_Written exercise_: Please rewrite the records from the line holding "order: Polyporales" through the end of the records, inclusive, substituting "binomial name" for "scientific name" and changing nothing else. Leave the pictures out of your answer.

Collection entries:
━━━━━━━━━━

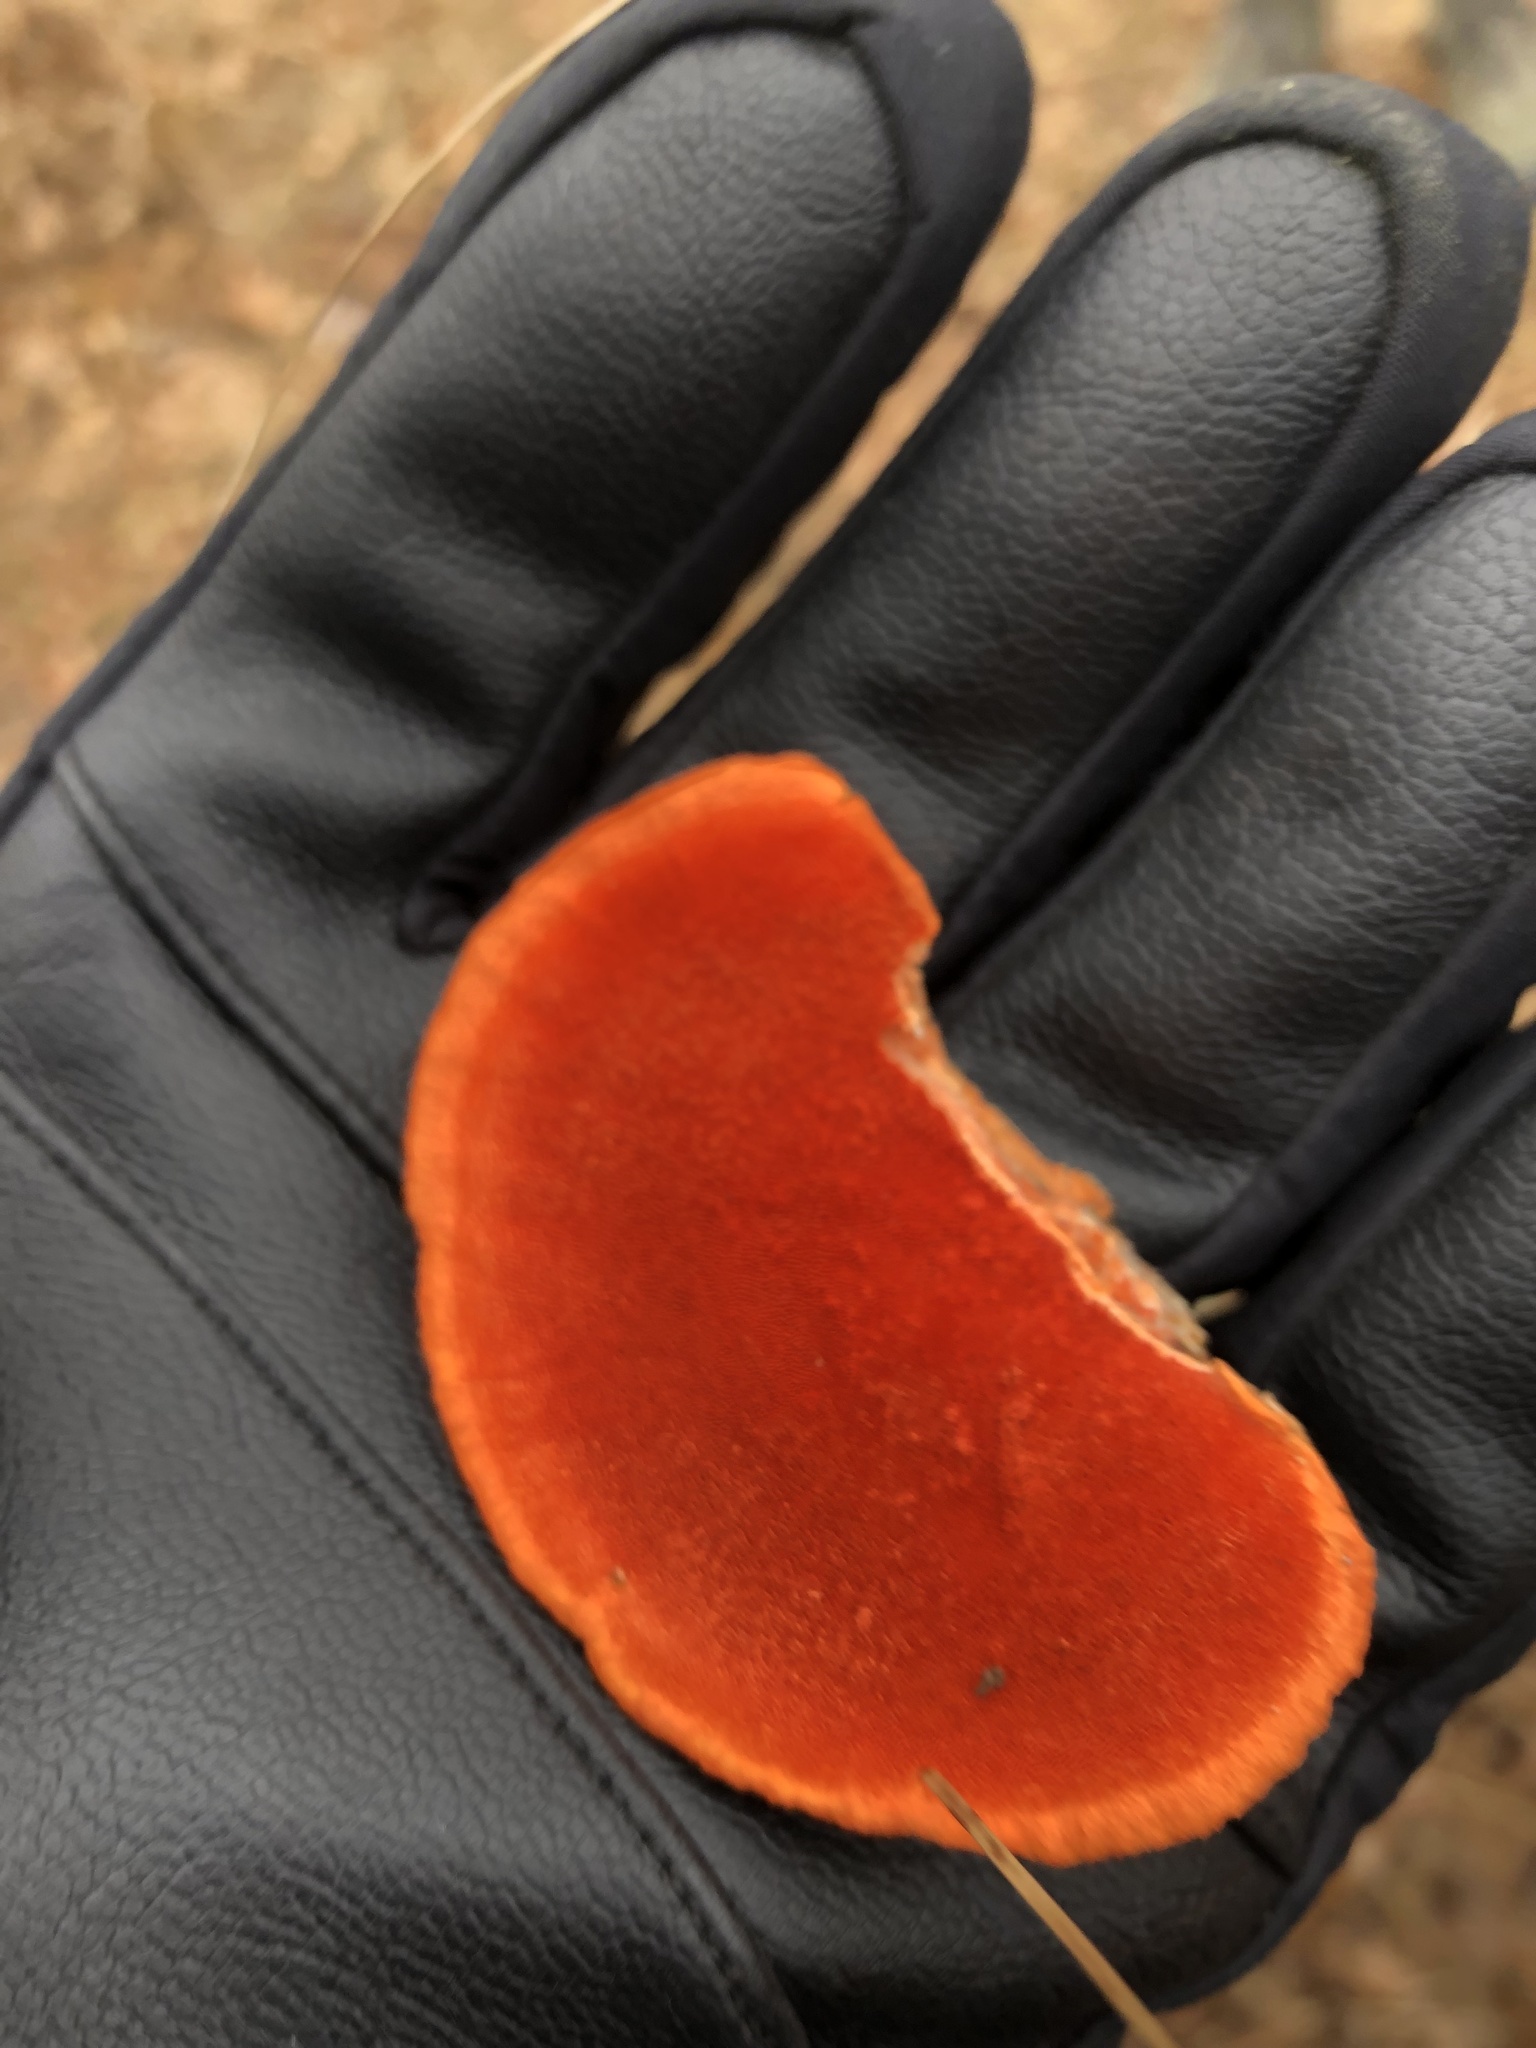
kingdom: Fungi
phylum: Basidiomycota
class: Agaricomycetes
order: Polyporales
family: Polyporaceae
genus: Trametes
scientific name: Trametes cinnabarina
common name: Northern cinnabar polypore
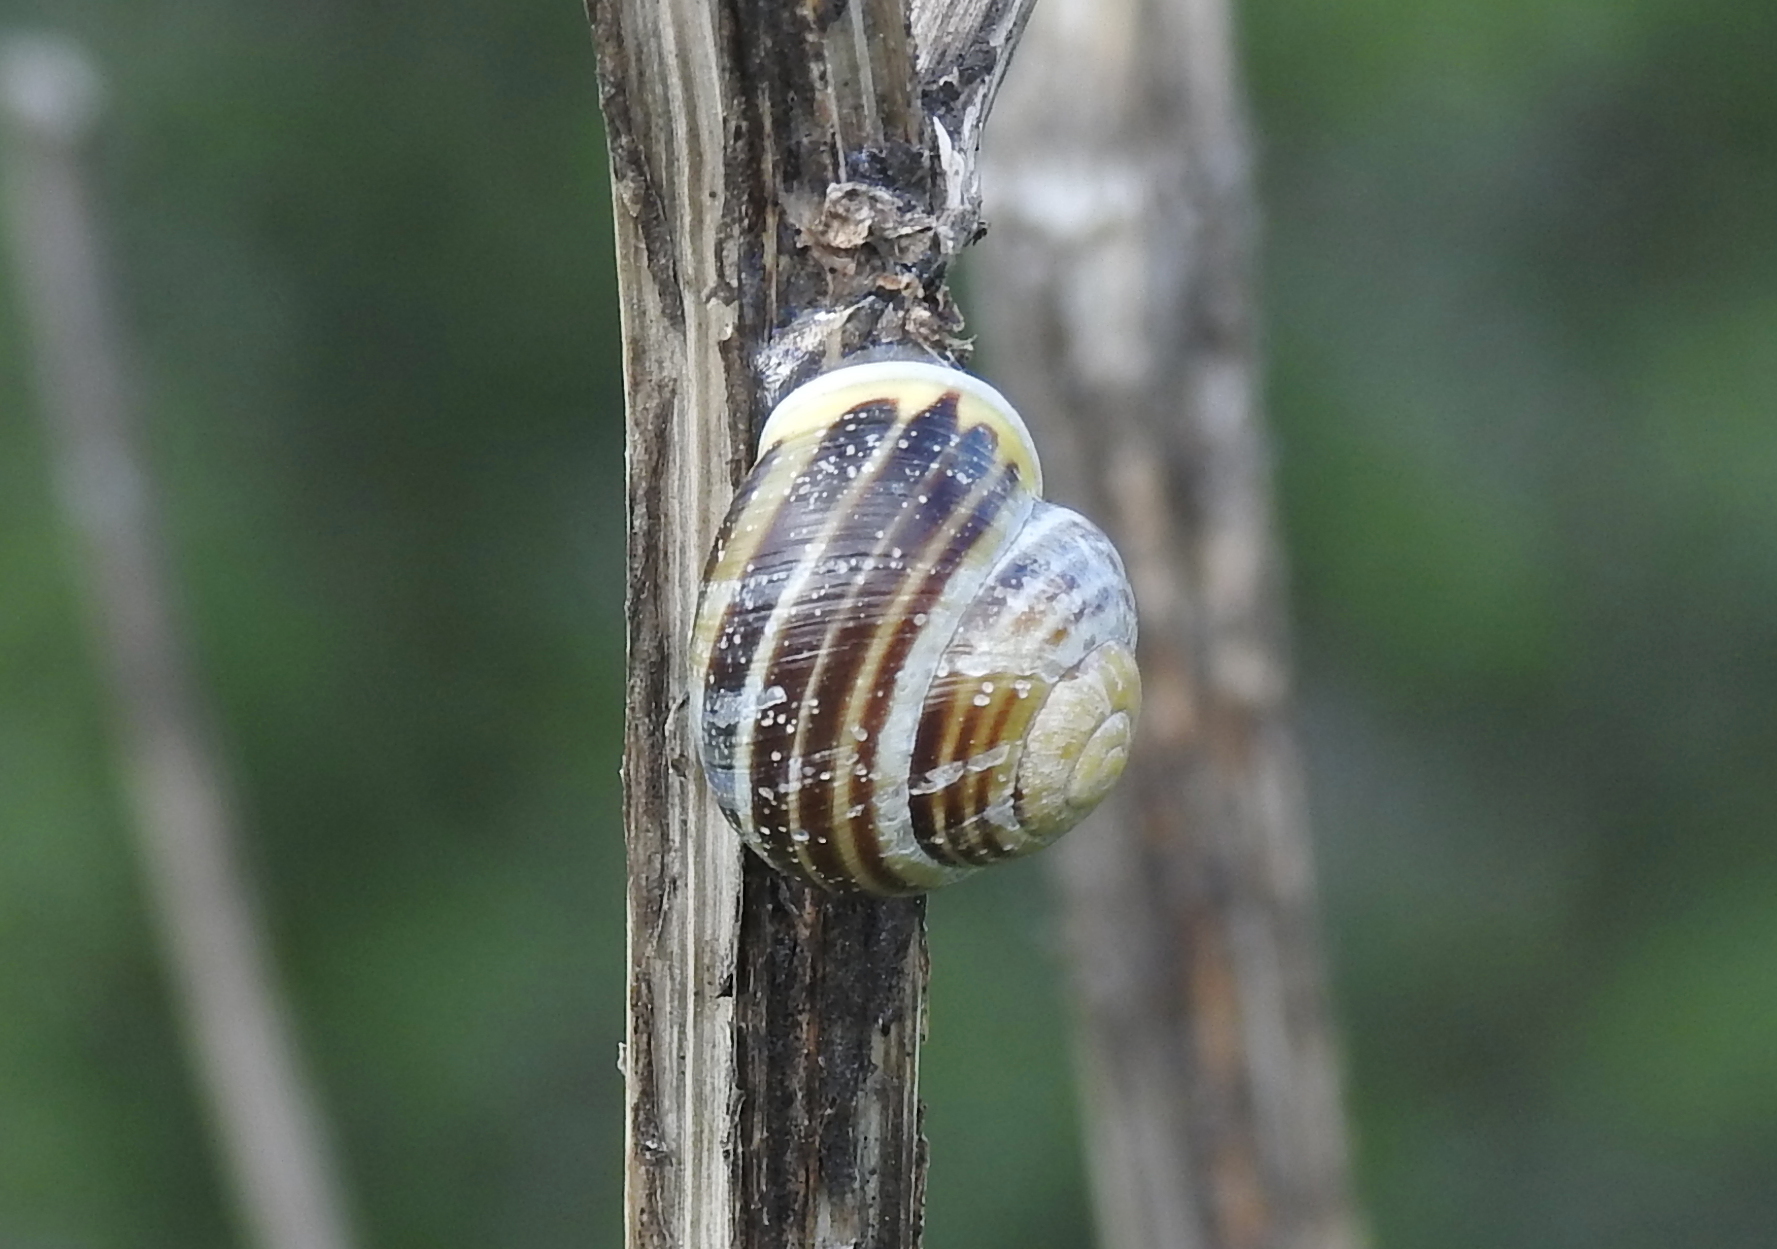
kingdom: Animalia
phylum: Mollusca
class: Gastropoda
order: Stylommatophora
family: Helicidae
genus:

━━━━━━━━━━

_Written reply_:
order: Polyporales
family: Polyporaceae
genus: Trametes
binomial name: Trametes cinnabarina
common name: Northern cinnabar polypore
kingdom: Animalia
phylum: Mollusca
class: Gastropoda
order: Stylommatophora
family: Helicidae
genus:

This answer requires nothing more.